- [AIM 1]:
In the text below on polyurethane in new energy vehicles, by how much can composites made from PU resin and glass fibers via pultrusion reduce weight compared with conventional metal structures?

- [SUPPLIED TEXT]:
3.4 Thermal Conductivity and Structural Bonding
As requirements for potting adhesives in NEV three-electric systems (battery, motor, electronic control) continue to increase, the synergistic optimization of thermal conductivity and structural bonding has become an important direction. CollTech’s PU thermal conductive structural adhesive N-PU 5812LE features a high thermal conductivity coefficient, quickly dissipating heat generated during cell operation while providing strong interfacial bonding. Through the synergistic optimization of “thermal conduction + bonding,” it addresses the dual challenges of “heat dissipation” and “structural fixation” in battery systems. Gaoxin New Materials has also applied for a patent on PU thermal conductive adhesive, using polycarbonate polyols copolymerized from CO₂ and propylene oxide as well as bio-based polyols. This approach improves the carbon source ratio while meeting performance requirements, facilitating battery disassembly and recycling.
IV. Applications of Polyurethane Foam in Body Structure and Lightweighting
4.1 High-Strength Lightweight Composites
The application of PU composites in NEV body structural components is expanding. The Baypreg® series of PU composites are produced by spraying PU onto glass fiber mats and compression molding. The process is highly efficient, low-emission, and has short cycle times, producing lightweight products with high mechanical strength. When combined with natural fiber or carbon fiber mats, economical and more sustainable processes can produce thin-walled interior parts and lightweight lining components, as well as lightweight sandwich structures with good flexural and torsional rigidity. Composites made from PU resin and glass fibers via pultrusion can achieve 25–30% weight reduction compared with conventional metal structures, significantly improving vehicle performance.

- [AIM 2]:
Extract every line of the records below that contains the word "Carex".

- [GIVEN RECORDS]:
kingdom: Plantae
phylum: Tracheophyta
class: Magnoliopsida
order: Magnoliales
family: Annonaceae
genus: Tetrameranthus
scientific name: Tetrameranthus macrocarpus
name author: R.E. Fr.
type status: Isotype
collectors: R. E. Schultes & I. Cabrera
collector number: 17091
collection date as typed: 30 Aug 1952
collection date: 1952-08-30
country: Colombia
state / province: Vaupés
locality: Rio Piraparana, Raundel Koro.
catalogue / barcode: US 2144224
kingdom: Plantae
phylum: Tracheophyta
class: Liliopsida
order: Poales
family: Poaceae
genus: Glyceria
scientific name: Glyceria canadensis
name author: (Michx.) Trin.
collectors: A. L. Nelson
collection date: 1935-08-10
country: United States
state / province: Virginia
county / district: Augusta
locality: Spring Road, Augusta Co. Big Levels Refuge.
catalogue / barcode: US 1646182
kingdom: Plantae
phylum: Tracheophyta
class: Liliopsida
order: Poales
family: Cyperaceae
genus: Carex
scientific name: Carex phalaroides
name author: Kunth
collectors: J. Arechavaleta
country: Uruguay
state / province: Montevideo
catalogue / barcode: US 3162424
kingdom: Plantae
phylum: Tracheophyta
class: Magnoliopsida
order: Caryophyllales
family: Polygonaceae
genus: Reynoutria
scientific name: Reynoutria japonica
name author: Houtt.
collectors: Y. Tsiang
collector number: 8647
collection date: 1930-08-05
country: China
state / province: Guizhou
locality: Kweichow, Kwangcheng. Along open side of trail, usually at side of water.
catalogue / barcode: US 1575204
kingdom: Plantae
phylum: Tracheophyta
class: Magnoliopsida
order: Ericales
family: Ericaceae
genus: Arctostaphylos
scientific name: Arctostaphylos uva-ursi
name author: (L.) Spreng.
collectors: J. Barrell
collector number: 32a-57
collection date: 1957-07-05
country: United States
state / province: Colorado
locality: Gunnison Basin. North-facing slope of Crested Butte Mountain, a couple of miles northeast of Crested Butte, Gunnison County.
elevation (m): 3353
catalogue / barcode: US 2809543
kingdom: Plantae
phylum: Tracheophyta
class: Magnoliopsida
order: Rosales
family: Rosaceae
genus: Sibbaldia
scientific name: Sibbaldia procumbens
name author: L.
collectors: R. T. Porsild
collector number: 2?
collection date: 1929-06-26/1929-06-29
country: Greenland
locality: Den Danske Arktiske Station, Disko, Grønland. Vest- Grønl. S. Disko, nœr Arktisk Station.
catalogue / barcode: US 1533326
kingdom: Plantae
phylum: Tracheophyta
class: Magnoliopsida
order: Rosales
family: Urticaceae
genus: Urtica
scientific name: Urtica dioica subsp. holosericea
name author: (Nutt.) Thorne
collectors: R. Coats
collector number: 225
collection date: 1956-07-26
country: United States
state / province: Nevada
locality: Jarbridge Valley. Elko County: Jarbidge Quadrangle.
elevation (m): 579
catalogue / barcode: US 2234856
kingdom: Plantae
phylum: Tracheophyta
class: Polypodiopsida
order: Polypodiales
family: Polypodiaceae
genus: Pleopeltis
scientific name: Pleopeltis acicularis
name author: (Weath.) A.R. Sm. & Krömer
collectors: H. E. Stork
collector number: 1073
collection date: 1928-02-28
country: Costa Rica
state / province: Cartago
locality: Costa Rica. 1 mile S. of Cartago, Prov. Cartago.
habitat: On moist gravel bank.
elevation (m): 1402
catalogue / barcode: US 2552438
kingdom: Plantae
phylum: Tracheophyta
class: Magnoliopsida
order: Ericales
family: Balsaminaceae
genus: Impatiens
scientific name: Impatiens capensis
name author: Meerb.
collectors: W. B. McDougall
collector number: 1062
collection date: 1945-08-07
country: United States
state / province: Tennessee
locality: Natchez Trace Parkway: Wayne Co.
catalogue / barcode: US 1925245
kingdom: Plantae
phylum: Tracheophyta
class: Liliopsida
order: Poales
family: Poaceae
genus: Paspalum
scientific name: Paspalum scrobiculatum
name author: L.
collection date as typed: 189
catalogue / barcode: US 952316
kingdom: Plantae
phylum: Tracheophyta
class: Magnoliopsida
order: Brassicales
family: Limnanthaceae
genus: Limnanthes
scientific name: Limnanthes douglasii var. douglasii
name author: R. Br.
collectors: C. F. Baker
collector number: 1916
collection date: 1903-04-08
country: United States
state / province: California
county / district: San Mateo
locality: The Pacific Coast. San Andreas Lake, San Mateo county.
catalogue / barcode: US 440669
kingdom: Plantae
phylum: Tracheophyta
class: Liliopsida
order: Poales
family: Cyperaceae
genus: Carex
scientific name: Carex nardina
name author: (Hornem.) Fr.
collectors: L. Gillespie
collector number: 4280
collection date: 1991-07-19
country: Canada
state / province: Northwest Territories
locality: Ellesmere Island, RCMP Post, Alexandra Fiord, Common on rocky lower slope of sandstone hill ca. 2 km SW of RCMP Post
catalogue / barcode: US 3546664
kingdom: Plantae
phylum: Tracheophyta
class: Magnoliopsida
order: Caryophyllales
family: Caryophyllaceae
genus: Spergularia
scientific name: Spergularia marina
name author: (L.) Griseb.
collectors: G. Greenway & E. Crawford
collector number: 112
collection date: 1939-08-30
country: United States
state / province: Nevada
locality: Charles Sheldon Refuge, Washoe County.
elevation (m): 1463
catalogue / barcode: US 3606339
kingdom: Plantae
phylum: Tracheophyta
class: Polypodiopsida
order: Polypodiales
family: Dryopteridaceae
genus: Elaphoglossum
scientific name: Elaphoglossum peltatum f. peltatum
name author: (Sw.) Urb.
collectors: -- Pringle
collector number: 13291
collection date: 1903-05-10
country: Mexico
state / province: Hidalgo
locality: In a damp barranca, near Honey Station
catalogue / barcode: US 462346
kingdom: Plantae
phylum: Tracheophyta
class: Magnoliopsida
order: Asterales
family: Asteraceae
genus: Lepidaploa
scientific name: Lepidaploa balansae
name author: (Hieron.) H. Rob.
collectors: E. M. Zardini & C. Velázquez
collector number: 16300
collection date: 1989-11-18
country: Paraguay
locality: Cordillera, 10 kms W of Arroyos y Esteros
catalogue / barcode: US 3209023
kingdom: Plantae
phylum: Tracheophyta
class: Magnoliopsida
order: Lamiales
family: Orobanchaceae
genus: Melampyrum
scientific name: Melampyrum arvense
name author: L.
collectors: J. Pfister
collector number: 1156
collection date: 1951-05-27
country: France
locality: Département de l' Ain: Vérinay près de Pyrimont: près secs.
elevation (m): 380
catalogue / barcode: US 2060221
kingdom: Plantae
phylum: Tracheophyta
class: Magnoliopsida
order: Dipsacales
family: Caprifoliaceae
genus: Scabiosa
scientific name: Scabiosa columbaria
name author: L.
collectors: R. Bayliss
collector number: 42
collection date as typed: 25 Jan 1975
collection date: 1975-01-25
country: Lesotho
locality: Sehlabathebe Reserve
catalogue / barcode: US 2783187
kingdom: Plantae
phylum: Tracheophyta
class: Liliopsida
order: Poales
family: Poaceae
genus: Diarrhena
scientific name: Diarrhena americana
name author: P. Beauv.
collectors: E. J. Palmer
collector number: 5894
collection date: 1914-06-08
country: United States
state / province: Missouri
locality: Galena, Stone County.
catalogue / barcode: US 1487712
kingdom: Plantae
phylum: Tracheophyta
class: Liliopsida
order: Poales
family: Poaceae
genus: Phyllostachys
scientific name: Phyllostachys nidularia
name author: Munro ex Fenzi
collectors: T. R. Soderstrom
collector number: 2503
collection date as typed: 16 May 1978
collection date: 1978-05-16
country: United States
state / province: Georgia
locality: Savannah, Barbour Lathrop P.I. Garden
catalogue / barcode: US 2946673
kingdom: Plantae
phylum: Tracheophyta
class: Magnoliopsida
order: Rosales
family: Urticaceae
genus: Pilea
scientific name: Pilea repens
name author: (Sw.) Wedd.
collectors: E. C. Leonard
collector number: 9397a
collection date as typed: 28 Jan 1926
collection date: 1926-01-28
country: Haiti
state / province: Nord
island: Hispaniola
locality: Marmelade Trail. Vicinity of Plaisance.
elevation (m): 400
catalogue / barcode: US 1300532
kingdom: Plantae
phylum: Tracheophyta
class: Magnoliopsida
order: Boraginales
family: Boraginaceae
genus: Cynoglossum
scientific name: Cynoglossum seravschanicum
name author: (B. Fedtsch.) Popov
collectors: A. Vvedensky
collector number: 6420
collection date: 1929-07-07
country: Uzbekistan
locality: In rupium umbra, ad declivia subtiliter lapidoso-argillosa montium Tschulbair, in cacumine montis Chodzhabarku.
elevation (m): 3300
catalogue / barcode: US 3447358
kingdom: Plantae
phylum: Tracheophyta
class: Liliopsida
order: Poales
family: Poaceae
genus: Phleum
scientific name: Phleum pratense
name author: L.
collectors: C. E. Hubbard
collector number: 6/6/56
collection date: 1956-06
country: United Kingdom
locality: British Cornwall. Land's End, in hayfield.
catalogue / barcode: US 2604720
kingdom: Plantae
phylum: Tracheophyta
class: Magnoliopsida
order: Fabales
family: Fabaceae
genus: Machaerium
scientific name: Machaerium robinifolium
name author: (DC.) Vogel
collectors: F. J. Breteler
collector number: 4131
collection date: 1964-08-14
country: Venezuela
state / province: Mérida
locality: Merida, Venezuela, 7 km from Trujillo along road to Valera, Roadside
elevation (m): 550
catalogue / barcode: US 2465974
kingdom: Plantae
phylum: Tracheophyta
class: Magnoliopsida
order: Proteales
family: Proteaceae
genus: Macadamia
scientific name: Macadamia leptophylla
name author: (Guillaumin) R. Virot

- [WRITTEN ANSWER 1]:
By 25–30%.

- [WRITTEN ANSWER 2]:
genus: Carex
scientific name: Carex phalaroides
genus: Carex
scientific name: Carex nardina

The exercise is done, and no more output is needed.